● Task requirements
Note how many lines in the entries below contain the string "Left", and answer with that number and no other text.

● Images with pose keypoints
:::

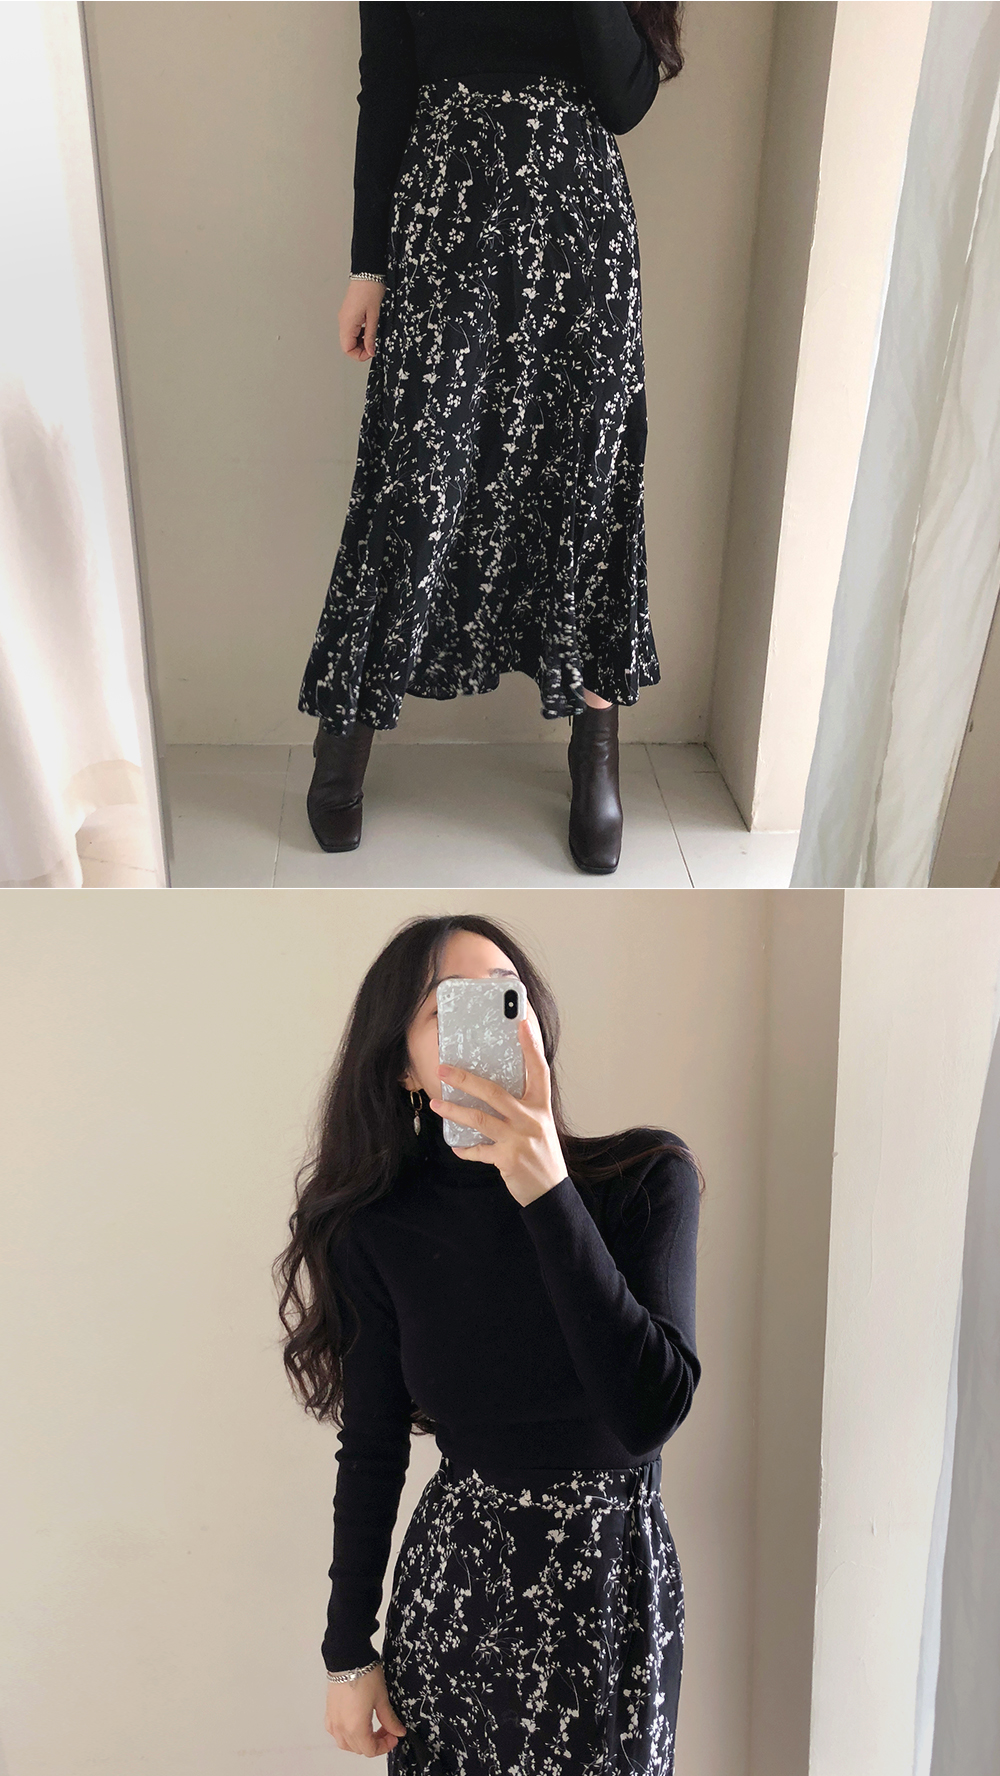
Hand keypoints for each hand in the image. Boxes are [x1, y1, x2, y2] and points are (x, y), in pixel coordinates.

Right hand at [325, 1661, 405, 1757]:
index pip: (371, 1750)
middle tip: (387, 1729)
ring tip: (372, 1727)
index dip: (385, 1746)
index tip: (394, 1736)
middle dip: (375, 1743)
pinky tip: (356, 1724)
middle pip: (359, 1749)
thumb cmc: (364, 1675)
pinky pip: (336, 1733)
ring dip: (360, 1741)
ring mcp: (333, 1721)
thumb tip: (398, 1731)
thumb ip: (390, 1719)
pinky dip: (347, 1734)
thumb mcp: (382, 1698)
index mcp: (355, 1727)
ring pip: (346, 1744)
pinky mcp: (329, 1712)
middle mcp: (341, 1728)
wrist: (348, 1657)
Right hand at [339, 278, 383, 362]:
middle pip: (347, 345)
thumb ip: (371, 336)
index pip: (347, 349)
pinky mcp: (348, 314)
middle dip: (360, 349)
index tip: (372, 351)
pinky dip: (360, 334)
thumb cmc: (370, 290)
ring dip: (361, 342)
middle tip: (373, 345)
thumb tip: (371, 351)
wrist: (367, 273)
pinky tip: (369, 328)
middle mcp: (343, 321)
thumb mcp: (374, 317)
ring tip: (372, 336)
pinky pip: (352, 330)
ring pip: (349, 338)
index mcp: (347, 323)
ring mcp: (345, 317)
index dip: (360, 355)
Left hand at [429, 1007, 568, 1205]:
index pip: (538, 1068)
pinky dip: (465, 1149)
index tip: (521, 1022)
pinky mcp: (508, 1159)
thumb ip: (521, 1106)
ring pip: (480, 1120)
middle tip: (443, 1070)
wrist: (550, 1190)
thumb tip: (492, 1088)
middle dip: (466, 1080)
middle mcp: (531, 1119)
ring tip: (437, 1104)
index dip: (530, 1045)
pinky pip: (479, 1150)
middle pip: (495, 1092)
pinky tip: (455, 1146)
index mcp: (540, 1105)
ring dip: (455, 1111)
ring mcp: (519, 1139)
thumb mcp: (539, 1123)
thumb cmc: (541, 1151)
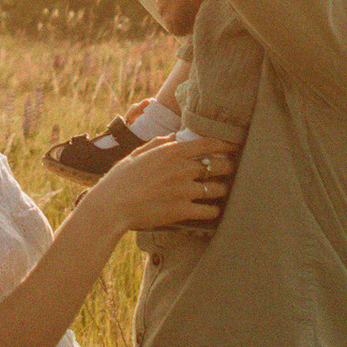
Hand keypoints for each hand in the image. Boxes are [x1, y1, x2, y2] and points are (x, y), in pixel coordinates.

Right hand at [90, 132, 234, 235]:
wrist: (111, 206)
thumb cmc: (121, 179)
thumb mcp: (138, 154)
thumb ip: (159, 142)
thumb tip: (175, 136)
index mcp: (171, 151)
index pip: (209, 143)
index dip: (226, 144)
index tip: (234, 146)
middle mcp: (182, 168)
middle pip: (220, 166)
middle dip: (227, 168)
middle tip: (228, 171)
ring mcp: (184, 190)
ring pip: (218, 189)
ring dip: (221, 190)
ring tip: (220, 192)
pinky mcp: (182, 211)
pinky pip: (210, 211)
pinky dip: (214, 211)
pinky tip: (213, 210)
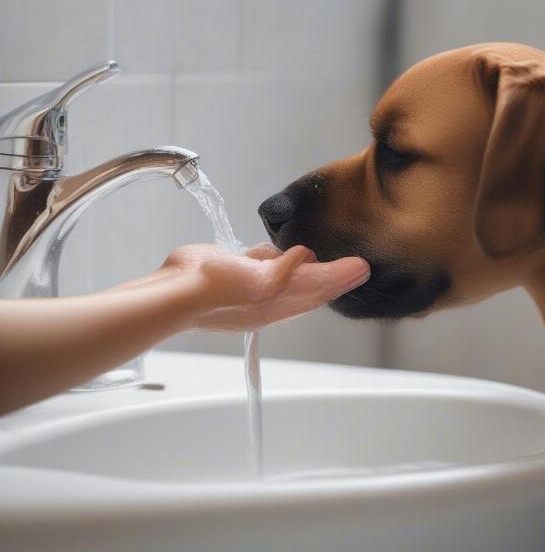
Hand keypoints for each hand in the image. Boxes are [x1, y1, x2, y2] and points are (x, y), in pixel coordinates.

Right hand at [160, 243, 369, 330]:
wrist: (175, 292)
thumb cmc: (213, 291)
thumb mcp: (257, 284)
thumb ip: (285, 272)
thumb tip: (305, 255)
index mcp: (279, 301)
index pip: (318, 289)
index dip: (340, 278)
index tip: (362, 267)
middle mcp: (269, 296)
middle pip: (310, 285)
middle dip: (335, 276)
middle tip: (358, 266)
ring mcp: (253, 285)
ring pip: (290, 274)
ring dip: (311, 268)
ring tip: (331, 261)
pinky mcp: (238, 271)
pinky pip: (265, 263)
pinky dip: (279, 258)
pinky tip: (284, 249)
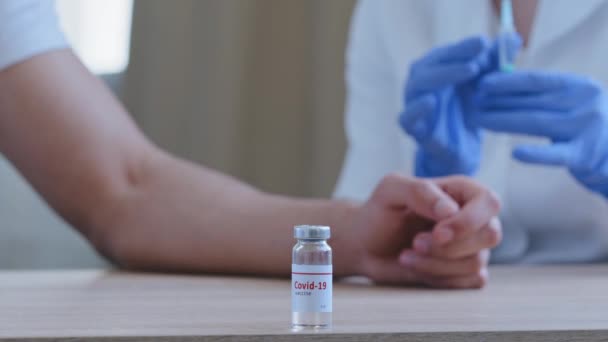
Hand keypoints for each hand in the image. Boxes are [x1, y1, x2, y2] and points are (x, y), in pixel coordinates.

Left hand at [351, 174, 500, 287]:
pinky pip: (470, 283)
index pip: (489, 203)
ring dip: (436, 264)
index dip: (468, 221)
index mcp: (461, 191)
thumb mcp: (391, 190)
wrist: (366, 245)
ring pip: (476, 263)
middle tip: (415, 243)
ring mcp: (471, 247)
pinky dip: (439, 278)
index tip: (438, 233)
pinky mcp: (464, 272)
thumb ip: (420, 191)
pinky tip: (416, 266)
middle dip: (449, 247)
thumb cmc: (380, 212)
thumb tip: (451, 210)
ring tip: (406, 255)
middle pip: (490, 235)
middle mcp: (473, 218)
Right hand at [399, 34, 520, 176]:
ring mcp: (412, 104)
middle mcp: (419, 83)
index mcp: (433, 69)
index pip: (445, 53)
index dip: (463, 46)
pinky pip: (406, 116)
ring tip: (470, 71)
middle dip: (456, 57)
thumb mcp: (485, 86)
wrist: (461, 147)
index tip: (485, 43)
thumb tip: (514, 38)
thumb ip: (495, 63)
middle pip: (429, 64)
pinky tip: (431, 101)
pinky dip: (416, 108)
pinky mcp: (411, 127)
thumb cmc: (470, 111)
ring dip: (443, 75)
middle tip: (481, 55)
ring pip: (417, 85)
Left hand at [475, 71, 607, 196]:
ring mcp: (587, 129)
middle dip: (498, 101)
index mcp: (580, 87)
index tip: (482, 83)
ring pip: (537, 122)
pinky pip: (556, 154)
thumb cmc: (587, 129)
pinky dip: (535, 154)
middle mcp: (585, 103)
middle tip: (471, 102)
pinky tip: (515, 153)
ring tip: (479, 120)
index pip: (538, 80)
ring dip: (504, 121)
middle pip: (532, 101)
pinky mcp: (586, 156)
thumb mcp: (573, 104)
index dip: (507, 81)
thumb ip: (545, 95)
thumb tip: (503, 82)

:::

● Solution to this problem
3